We determine the dynamical distance D , inclination i , mass-to-light ratio M / L and the intrinsic orbital structure of the globular cluster \omega Cen , by fitting axisymmetric dynamical models to the ground-based proper motions of van Leeuwen et al .
and line-of-sight velocities from four independent data-sets .
We bring the kinematic measurements onto a common coordinate system , and select on cluster membership and on measurement error .
This provides a homogeneous data-set of 2295 stars with proper motions accurate to 0.20 mas yr ^ { -1 } and 2163 stars with line-of-sight velocities accurate to 2 km s ^ { -1 } , covering a radial range out to about half the tidal radius .

We correct the observed velocities for perspective rotation caused by the space motion of the cluster , and show that the residual solid-body rotation component in the proper motions ( caused by relative rotation of the photographic plates from which they were derived ) can be taken out without any modelling other than assuming axisymmetry .
This also provides a tight constraint on D \tan i .
The corrected mean velocity fields are consistent with regular rotation , and the velocity dispersion fields display significant deviations from isotropy .

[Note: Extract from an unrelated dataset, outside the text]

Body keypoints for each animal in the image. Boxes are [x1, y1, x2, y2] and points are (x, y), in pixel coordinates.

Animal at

We model \omega Cen with an axisymmetric implementation of Schwarzschild ’ s orbit superposition method , which accurately fits the surface brightness distribution , makes no assumptions about the degree of velocity anisotropy in the cluster , and allows for radial variations in M / L .

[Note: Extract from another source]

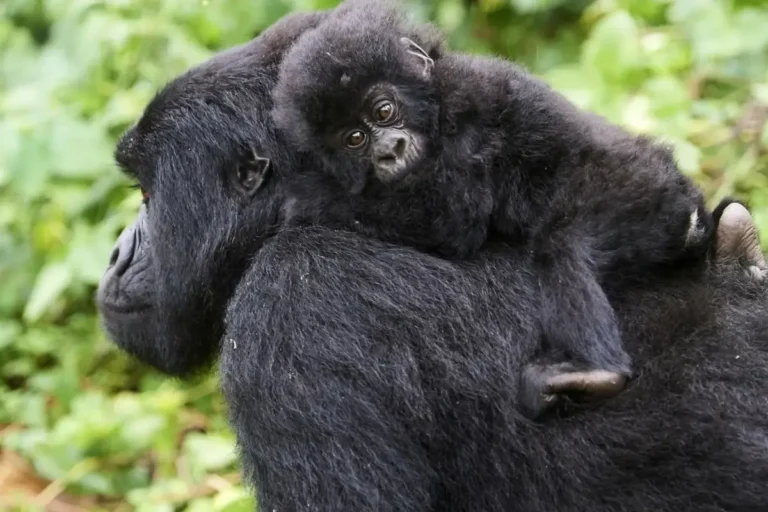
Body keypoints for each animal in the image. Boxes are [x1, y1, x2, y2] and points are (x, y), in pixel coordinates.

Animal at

We bin the individual measurements on the plane of the sky to search efficiently through the parameter space of the models .
Tests on an analytic model demonstrate that this approach is capable of measuring the cluster distance to an accuracy of about 6 per cent .
Application to \omega Cen reveals no dynamical evidence for a significant radial dependence of M / L , in harmony with the relatively long relaxation time of the cluster .
The best-fit dynamical model has a stellar V -band mass-to-light ratio M / L _ { V } = 2.5 \pm 0.1 M _ { \odot } /L _ { \odot } and an inclination i = 50 ^ { \circ } \pm 4 ^ { \circ } , which corresponds to an average intrinsic axial ratio of 0.78 \pm 0.03 .
The best-fit dynamical distance D = 4.8 \pm 0.3 kpc ( distance modulus 13.75 \pm 0.13 mag ) is significantly larger than obtained by means of simple spherical or constant-anisotropy axisymmetric dynamical models , and is consistent with the canonical value 5.0 \pm 0.2 kpc obtained by photometric methods .
The total mass of the cluster is ( 2.5 \pm 0.3 ) \times 10 ^ { 6 } M _ { \odot } .

The best-fit model is close to isotropic inside a radius of about 10 arcmin and becomes increasingly tangentially anisotropic in the outer region , which displays significant mean rotation .
This phase-space structure may well be caused by the effects of the tidal field of the Milky Way .
The cluster contains a separate disk-like component in the radial range between 1 and 3 arcmin , contributing about 4 % to the total mass .